> **Exercises to complete**:
[1] In the party announcements below, list every action named in the song stanza that begins "We extort". Give each action as a single word or term.
[2] Copy out the party announcements below word for word, everything from "Arrrgh It's Talk" down to "LIFE FOR ME)".
[3] Using the party announcements below, decide whether each statement agrees with them. Answer yes or no, and quote the words that settle it.
(a) The Adios Salem Fiesta runs from Friday 9/23 to Friday 9/30.
(b) Black suits are permitted at the Adios Salem Fiesta.
(c) Guests at the party on the Pirates of the Caribbean ride are asked to wear a patch.

Planet Calamari Zazzle shop

2011-09-22

Adios Salem Fiesta

You are invited to the party of the decade!

Say Good Bye to Salem
with the Pooses for Peace


Adios Salem Fiesta
Casino Calamari
wee Salem
Friday 9/23- Friday 9/30

Special Guests
Jimmy Buffett and the Coral Reefer Band

Margarita Fountain
All you can eat chicken, tuna and ham buffet
Nip brownies

Dress code:
Parrothead attire
Bring your own coconut bra & grass skirt
no black suits allowed!

We are going to party like its 1999!

2011-09-19

Arrrgh It's Talk Like A Pirate Day!

It is a Holy Day for all Pastafarians ( devotees of the Flying Spaghetti Monster) today. May you be blessed by his Noodly Appendage. Ramen!

All pooses are invited to our private party at Pirates of the Caribbean ride. Special guest...... Captain Jack Sparrow! Be ready to swoon.

Please wear your patch and pirate attire.


Arrrrrrrrrr Arrrrrrrrrr shiver me timbers.. there will be plenty rum for all.. arrrrrrrrr

Sing along with us!
YO HO (A PIRATE'S LIFE FOR ME)
Lyrics by Xavier Atencio and music by George Bruns

Yo ho, yo ho, a pirate's life for me.
We pillage, we plunder, we rifle, and loot,
Drink up, me 'earties, yo ho.
We kidnap and ravage and don't give a hoot,
Drink up me 'earties, yo ho.

Yo ho, yo ho, a pirate's life for me.
We extort, we pilfer, we filch, and sack,
Drink up, me 'earties, yo ho.
Maraud and embezzle, and even high-jack,
Drink up, me 'earties, yo ho.

Yo ho, yo ho, a pirate's life for me.
We kindle and char, inflame and ignite,
Drink up, me 'earties, yo ho.
We burn up the city, we're really a fright,
Drink up, me 'earties, yo ho.

We're rascals, scoundrels, villans, and knaves,
Drink up, me 'earties, yo ho.
We're devils and black sheep, really bad eggs,
Drink up, me 'earties, yo ho.

Yo ho, yo ho, a pirate's life for me.
We kindle and char, inflame and ignite,
Drink up, me 'earties, yo ho.
We burn up the city, we're really a fright,
Drink up, me 'earties, yo ho.

We're rascals, scoundrels, villans, and knaves,
Drink up, me 'earties, yo ho.
We're devils and black sheep, really bad eggs,
Drink up, me 'earties, yo ho.

Yo ho, yo ho, a pirate's life for me.

> **Records shown**:
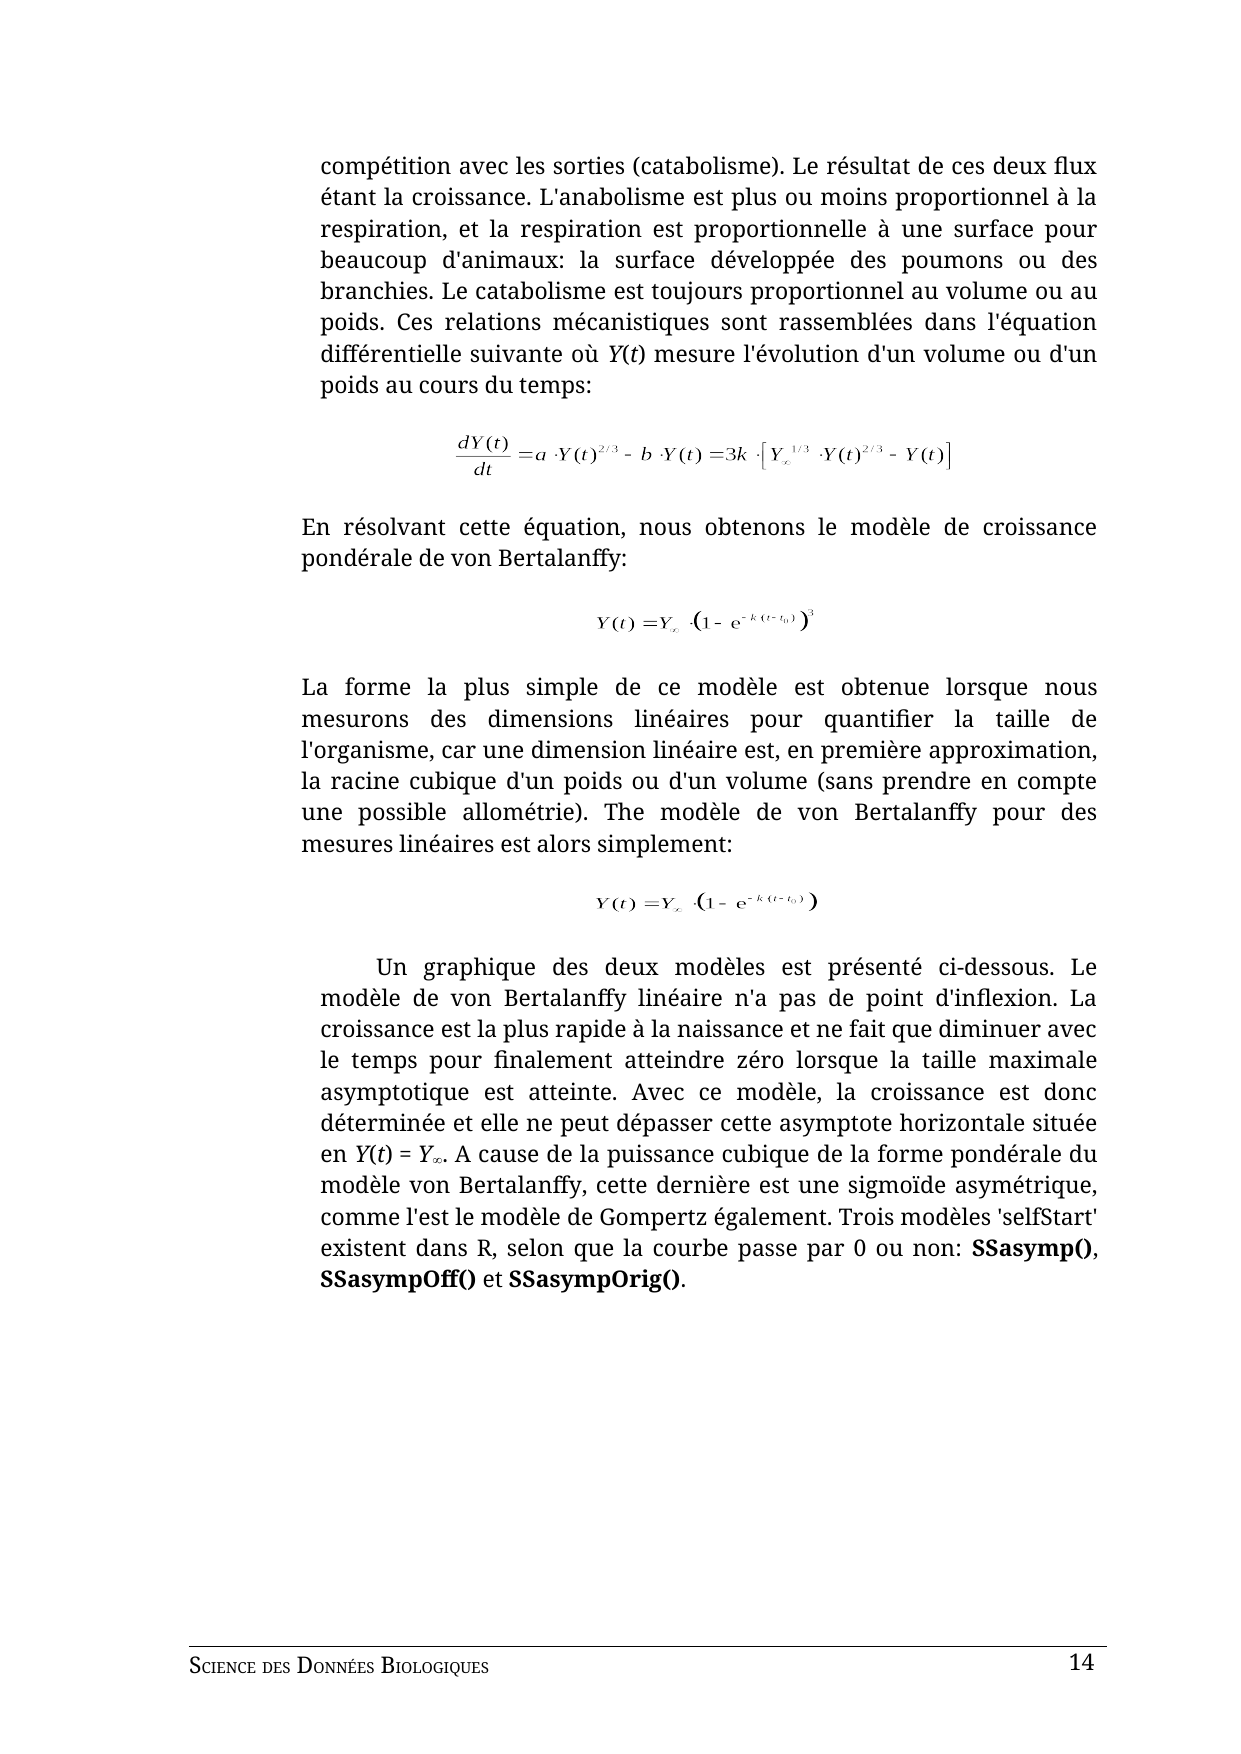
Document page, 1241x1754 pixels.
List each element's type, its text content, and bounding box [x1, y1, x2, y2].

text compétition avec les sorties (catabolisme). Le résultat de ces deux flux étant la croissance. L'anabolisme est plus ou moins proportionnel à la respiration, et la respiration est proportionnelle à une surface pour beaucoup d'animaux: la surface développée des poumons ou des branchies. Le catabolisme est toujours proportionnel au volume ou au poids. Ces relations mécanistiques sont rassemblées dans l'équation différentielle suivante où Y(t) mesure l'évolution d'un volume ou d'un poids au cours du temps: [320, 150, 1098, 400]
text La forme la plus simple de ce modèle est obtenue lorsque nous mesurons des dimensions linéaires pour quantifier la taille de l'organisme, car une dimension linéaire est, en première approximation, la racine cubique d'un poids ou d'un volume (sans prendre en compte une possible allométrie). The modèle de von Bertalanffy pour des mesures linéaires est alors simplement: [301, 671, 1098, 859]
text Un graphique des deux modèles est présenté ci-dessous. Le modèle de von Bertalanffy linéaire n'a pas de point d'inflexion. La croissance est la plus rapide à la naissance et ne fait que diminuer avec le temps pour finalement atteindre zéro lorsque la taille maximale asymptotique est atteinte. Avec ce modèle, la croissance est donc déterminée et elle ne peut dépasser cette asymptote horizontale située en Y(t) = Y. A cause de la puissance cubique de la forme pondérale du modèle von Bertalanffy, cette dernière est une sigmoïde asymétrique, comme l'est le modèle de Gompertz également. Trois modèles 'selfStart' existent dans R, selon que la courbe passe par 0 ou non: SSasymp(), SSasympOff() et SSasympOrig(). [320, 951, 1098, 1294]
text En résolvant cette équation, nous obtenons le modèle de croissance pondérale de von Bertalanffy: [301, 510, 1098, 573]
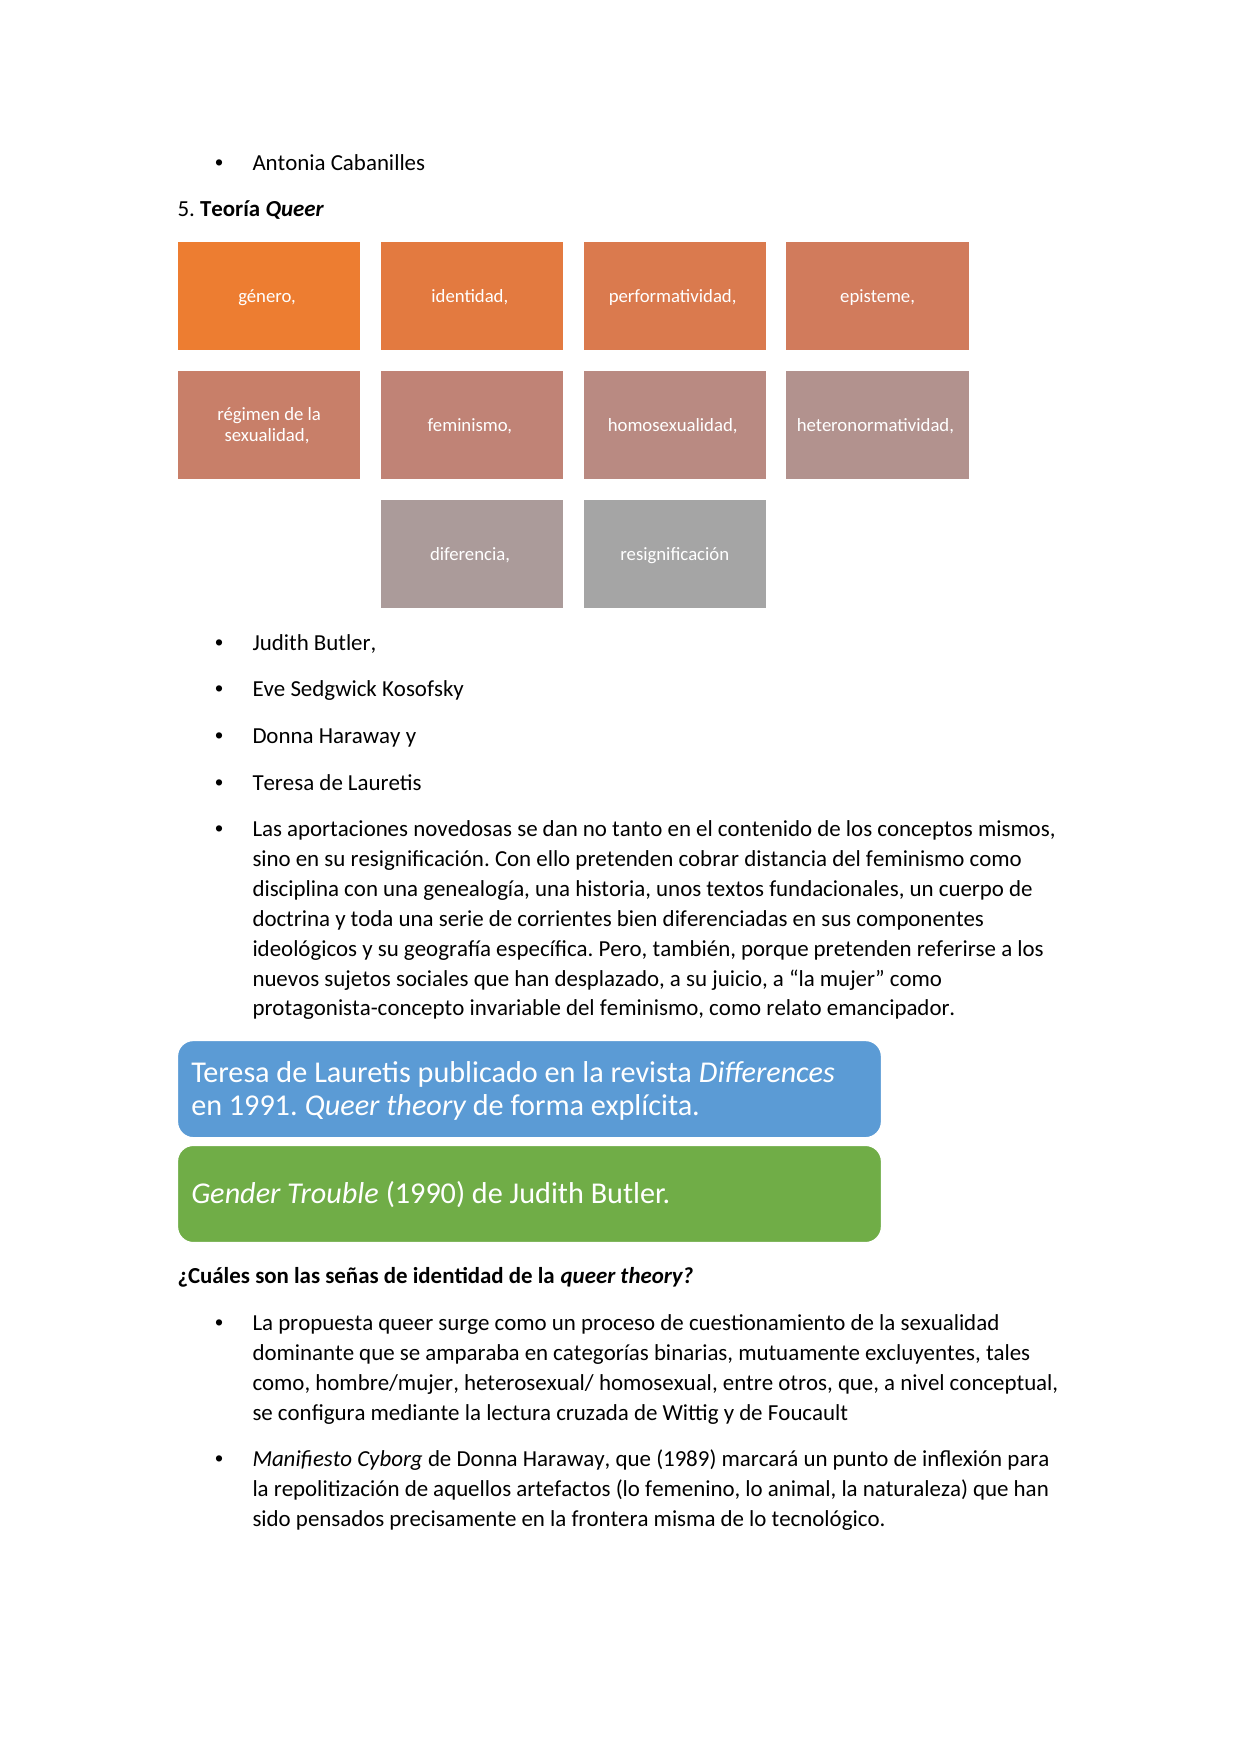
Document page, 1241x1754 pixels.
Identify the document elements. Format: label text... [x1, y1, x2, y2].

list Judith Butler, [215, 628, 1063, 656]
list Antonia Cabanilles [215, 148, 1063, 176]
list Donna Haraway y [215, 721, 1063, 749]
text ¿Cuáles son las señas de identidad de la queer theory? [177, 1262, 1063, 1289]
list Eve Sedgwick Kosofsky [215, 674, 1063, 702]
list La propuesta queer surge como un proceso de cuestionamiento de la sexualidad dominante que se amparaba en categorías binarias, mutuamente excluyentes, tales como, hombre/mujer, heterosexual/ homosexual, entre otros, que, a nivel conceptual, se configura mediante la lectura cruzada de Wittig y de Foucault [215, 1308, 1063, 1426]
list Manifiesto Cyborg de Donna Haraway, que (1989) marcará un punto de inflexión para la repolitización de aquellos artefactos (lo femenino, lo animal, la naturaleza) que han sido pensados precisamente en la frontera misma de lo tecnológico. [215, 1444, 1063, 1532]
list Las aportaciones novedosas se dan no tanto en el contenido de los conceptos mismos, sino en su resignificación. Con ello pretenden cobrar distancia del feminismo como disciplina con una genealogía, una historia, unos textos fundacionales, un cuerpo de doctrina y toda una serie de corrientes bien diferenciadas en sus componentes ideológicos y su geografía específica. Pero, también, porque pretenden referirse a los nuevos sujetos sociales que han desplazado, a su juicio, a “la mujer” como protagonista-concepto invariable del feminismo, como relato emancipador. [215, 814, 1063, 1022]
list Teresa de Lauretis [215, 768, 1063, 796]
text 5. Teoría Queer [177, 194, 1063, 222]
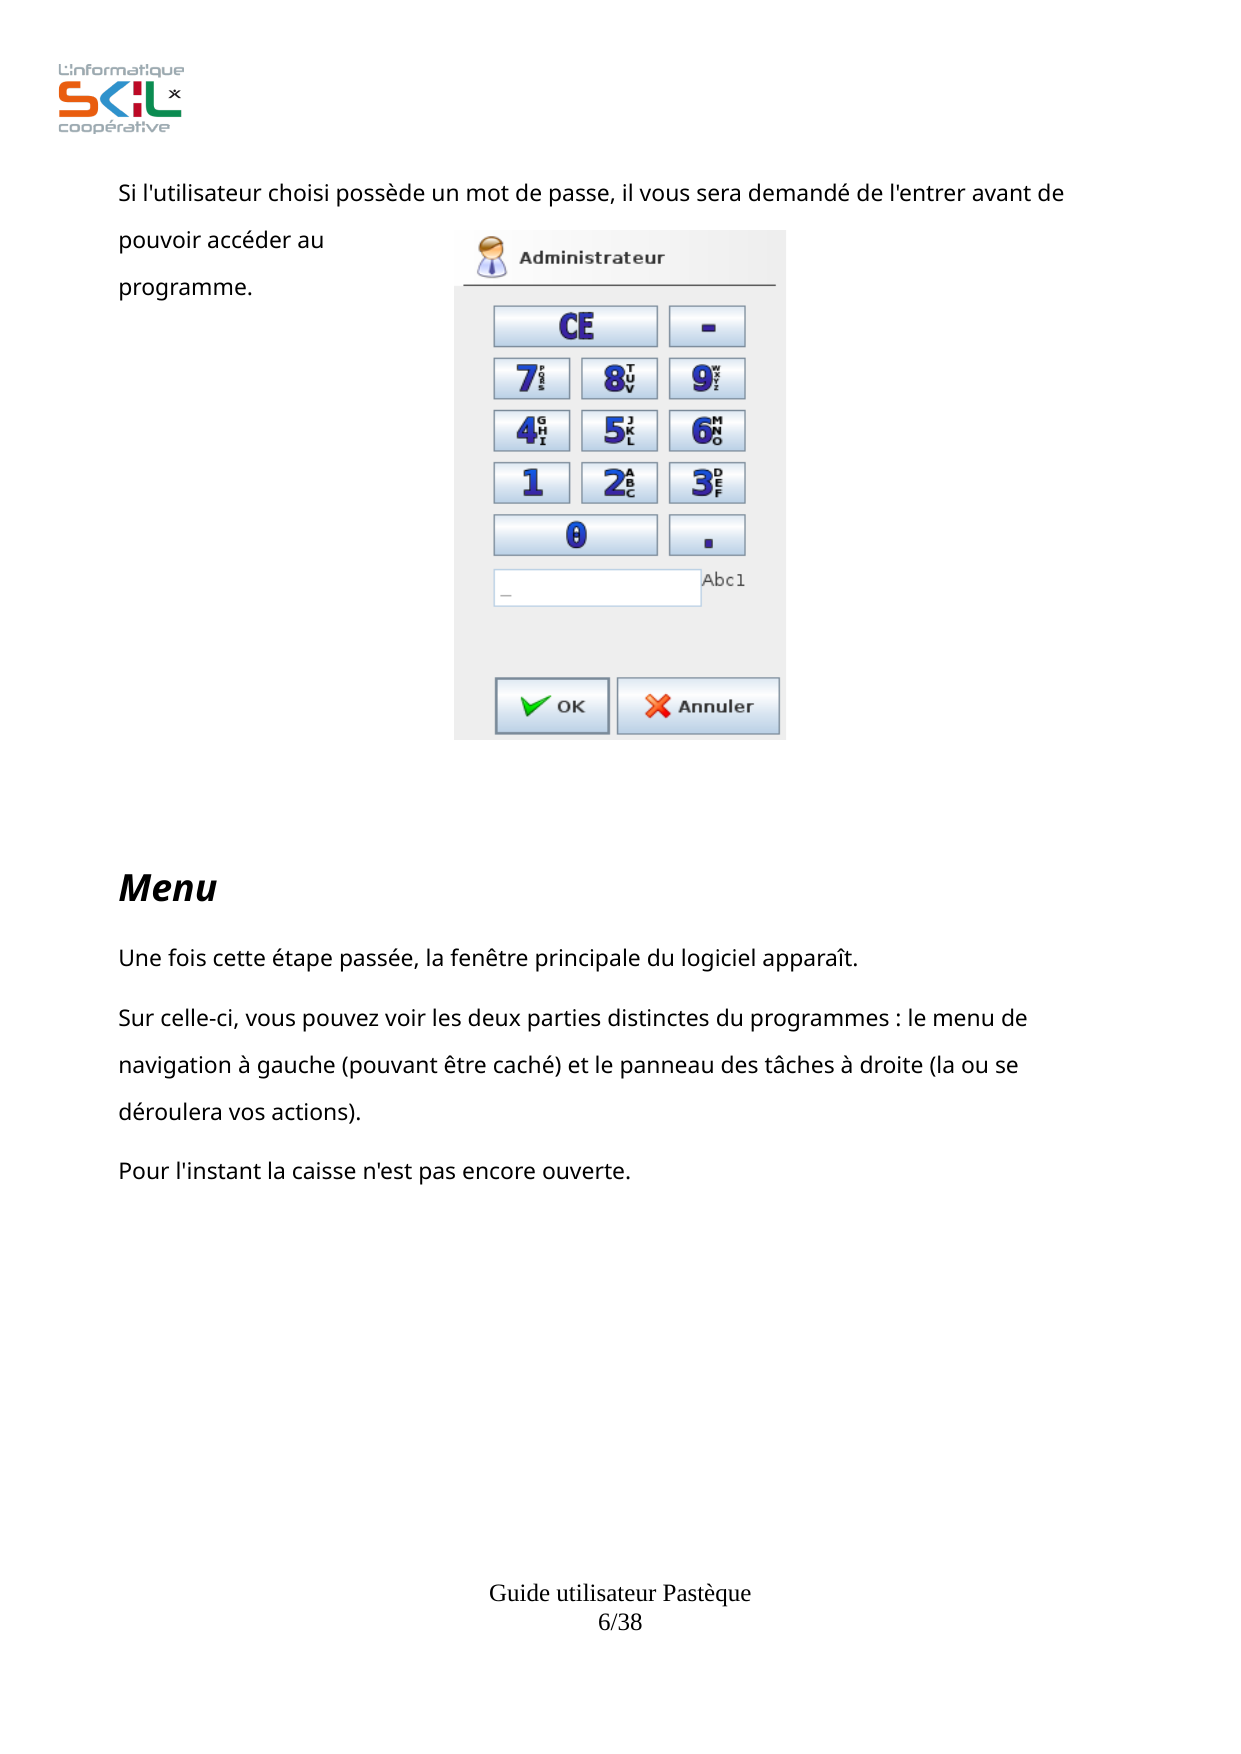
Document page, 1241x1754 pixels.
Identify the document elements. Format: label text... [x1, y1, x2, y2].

> **Task-by-task answers**:
[1] extort, pilfer, filch, sack, maraud, embezzle, high-jack

[2]
Arrrgh It's Talk Like A Pirate Day!

It is a Holy Day for all Pastafarians ( devotees of the Flying Spaghetti Monster) today. May you be blessed by his Noodly Appendage. Ramen!

All pooses are invited to our private party at Pirates of the Caribbean ride. Special guest...... Captain Jack Sparrow! Be ready to swoon.

Please wear your patch and pirate attire.


Arrrrrrrrrr Arrrrrrrrrr shiver me timbers.. there will be plenty rum for all.. arrrrrrrrr

Sing along with us!
YO HO (A PIRATE'S LIFE FOR ME)

[3]
(a) Yes: "Friday 9/23- Friday 9/30"
(b) No: "no black suits allowed!"
(c) Yes: "Please wear your patch and pirate attire."